L'avocat de Nicolas Sarkozy, accusé d'avoir financé sa campagne présidentielle de 2007 avec des fonds du régime libyen, presse le parquet de Paris d'obtenir des témoignages à décharge non transmis par Tripoli, a-t-on appris dimanche de source proche du dossier, confirmant une information du JDD.
La pièce à l'origine de l'affaire, un faux ? Deux anciens dignitaires libyens, qui soutiennent par ailleurs l'accusation contre l'ex-président français, ont en effet affirmé que la pièce ayant déclenché l'affaire était un faux, dans des témoignages indirectement rapportés par les autorités libyennes cet automne et non versés au dossier. Après avoir eu confirmation du parquet de Paris que ces auditions étaient toujours manquantes, Me Thierry Herzog a demandé au procureur François Molins, dans une lettre du 28 juin dont l'AFP a eu connaissance, de "prendre toutes les mesures utiles" pour que ces pièces soient enfin transmises.

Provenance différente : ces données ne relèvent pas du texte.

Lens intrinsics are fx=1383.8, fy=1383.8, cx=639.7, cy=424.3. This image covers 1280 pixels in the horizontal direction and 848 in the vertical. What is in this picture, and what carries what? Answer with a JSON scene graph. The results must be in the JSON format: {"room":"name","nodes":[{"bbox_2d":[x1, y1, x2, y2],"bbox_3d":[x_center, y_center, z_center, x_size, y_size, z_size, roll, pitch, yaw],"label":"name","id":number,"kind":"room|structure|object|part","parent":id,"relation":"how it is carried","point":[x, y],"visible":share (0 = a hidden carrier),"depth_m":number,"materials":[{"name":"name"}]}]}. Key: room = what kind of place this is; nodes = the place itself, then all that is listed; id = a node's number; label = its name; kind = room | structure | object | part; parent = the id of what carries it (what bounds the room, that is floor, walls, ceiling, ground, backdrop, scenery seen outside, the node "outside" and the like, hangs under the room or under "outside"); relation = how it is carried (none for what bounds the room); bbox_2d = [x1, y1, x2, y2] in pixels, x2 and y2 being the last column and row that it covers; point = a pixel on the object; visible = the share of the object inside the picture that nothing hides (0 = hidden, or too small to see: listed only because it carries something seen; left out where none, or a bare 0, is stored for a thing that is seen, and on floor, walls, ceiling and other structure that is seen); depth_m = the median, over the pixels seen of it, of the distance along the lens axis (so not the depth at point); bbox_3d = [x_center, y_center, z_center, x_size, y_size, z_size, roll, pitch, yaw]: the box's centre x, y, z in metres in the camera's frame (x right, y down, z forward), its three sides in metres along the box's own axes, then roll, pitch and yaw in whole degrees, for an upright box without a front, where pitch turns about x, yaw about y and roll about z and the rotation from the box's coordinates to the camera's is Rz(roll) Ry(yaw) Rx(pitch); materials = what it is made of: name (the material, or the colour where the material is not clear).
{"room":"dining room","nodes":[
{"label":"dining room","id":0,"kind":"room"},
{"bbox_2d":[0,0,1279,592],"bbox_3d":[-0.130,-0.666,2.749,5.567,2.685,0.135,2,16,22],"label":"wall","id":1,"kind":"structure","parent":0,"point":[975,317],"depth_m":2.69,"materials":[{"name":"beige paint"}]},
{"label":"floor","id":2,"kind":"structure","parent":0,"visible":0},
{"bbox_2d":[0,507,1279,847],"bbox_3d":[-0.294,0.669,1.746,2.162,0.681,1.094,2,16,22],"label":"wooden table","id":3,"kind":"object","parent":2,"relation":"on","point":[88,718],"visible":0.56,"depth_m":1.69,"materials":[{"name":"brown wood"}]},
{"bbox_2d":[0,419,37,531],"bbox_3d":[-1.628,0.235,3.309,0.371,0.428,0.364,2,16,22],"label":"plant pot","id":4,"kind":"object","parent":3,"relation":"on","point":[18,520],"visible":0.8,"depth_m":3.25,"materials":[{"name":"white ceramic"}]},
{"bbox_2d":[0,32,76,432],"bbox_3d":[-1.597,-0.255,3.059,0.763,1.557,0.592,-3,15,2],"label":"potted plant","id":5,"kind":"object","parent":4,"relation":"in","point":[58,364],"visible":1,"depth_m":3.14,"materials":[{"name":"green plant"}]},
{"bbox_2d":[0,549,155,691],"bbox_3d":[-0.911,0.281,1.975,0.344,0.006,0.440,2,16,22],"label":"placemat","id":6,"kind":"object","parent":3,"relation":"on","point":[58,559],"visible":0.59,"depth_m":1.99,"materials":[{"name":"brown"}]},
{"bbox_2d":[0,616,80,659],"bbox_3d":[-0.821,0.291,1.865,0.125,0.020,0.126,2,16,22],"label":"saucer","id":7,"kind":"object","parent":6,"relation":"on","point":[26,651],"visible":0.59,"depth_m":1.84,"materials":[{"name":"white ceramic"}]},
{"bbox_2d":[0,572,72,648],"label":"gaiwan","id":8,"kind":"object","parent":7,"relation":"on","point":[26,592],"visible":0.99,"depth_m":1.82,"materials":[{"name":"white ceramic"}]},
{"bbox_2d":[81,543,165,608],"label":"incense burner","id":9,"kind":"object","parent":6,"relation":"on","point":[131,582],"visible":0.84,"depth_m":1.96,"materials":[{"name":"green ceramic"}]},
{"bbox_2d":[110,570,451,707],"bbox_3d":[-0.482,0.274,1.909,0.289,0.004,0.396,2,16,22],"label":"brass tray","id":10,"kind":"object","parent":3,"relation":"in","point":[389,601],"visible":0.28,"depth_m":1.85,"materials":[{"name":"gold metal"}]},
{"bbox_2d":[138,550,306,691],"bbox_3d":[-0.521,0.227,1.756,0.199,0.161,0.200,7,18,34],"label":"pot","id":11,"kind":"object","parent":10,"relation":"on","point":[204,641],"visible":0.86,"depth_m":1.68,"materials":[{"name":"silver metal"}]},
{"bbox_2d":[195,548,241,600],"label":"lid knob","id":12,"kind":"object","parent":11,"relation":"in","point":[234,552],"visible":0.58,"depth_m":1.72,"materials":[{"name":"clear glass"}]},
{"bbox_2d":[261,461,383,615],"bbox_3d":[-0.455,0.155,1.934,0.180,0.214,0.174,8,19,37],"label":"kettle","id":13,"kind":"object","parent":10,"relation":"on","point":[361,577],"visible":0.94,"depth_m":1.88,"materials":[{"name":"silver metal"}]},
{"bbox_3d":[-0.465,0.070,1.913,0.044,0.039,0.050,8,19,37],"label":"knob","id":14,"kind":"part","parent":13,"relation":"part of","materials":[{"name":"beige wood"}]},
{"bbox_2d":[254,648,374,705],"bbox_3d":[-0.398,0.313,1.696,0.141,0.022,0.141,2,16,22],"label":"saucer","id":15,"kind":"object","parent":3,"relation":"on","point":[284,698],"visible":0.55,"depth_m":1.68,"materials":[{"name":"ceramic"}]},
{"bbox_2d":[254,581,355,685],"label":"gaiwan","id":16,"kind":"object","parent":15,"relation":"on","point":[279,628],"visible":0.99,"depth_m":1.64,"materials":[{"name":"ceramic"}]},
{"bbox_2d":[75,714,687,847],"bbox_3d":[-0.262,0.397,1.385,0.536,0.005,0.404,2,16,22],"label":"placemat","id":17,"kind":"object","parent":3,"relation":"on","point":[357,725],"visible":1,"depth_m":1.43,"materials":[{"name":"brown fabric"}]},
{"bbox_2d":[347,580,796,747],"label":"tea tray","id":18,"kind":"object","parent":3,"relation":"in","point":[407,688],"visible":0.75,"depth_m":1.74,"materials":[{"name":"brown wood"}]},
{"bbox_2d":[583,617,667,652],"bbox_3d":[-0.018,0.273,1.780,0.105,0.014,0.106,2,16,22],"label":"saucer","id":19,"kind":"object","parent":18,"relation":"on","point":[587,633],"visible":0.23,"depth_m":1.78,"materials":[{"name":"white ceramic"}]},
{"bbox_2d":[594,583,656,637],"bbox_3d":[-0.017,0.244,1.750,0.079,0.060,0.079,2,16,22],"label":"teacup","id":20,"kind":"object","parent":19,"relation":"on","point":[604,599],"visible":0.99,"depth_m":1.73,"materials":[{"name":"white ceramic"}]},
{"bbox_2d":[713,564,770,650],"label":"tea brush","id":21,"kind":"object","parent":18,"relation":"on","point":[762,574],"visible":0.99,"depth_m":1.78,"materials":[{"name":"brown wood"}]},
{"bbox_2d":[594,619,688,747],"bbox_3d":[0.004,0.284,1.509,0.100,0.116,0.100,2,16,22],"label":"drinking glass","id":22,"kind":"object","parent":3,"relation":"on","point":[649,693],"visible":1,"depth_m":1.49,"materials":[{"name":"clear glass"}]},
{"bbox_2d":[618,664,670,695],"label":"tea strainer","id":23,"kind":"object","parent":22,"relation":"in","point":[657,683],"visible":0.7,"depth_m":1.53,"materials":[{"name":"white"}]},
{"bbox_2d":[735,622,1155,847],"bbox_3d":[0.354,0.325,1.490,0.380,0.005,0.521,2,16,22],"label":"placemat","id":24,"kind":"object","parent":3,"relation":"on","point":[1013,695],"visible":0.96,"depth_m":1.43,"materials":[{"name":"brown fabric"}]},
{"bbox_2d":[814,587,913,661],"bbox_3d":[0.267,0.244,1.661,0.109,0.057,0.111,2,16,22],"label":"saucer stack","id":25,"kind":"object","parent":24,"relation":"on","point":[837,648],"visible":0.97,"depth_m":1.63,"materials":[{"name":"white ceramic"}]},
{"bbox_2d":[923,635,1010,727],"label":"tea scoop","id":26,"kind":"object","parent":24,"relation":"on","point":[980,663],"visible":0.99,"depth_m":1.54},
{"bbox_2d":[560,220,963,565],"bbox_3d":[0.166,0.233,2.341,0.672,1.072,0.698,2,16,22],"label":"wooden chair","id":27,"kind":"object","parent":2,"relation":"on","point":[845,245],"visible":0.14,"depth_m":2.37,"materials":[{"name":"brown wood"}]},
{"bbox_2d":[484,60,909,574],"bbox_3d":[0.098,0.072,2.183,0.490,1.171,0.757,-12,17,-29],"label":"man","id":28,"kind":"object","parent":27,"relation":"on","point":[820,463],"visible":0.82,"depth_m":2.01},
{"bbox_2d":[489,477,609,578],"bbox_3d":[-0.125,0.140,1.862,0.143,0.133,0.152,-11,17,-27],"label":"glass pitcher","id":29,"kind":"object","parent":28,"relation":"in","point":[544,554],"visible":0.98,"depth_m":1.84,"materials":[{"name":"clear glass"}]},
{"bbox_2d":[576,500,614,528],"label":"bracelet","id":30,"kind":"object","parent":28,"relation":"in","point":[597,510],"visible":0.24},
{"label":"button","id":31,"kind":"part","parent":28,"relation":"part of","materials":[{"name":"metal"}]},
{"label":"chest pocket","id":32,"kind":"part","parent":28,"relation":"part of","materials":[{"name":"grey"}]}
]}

En cause ? Une note libyenne attribuée à Moussa Koussa, ex-chef des services de renseignement extérieur de la Libye, et publiée par Mediapart dans l'entre-deux tours de la présidentielle de 2012, accréditant la thèse d'un financement occulte de 50 millions d'euros. Nicolas Sarkozy avait immédiatement porté plainte pour faux contre Mediapart, mais il a été débouté sur cette question, la cour d'appel de Paris ayant confirmé en novembre le non-lieu rendu par les juges le 30 mai 2016. Son pourvoi en cassation n'a pas encore été examiné à ce jour.
"Ces auditions ne sont pas communiquées". L'ancien président, qui conteste vigoureusement avoir reçu de l'argent du régime de Khadafi, tué en 2011, a été mis en examen le 21 mars pour "corruption passive", "financement illégal de campagne électorale" et "recel de détournement de fonds publics libyens". Les juges d'instruction se sont notamment appuyés sur les témoignages accusateurs de deux proches du "Guide" défunt, entendus fin 2016-début 2017 au centre pénitentiaire d'Al-Hadba (centre), d'où ils ont depuis été exfiltrés : l'ex-Premier ministre Baghdadi Al-Mahmoudi et l'ancien chef des renseignements militaires, Abdallah Senoussi, beau-frère de Khadafi.
Toutefois, la synthèse des autorités libyennes, qui accompagne ces dépositions dont l'AFP a eu connaissance, note que ces deux hommes "ont confirmé que le document attribué à Moussa Koussa ne serait pas authentique et qu'il s'agirait d'un faux", ce qu'aurait aussi affirmé par écrit un troisième protagoniste. "Ces auditions ne sont pas communiquées", avaient d'ailleurs noté les enquêteurs français dans leur analyse de cette synthèse remise en octobre aux magistrats français.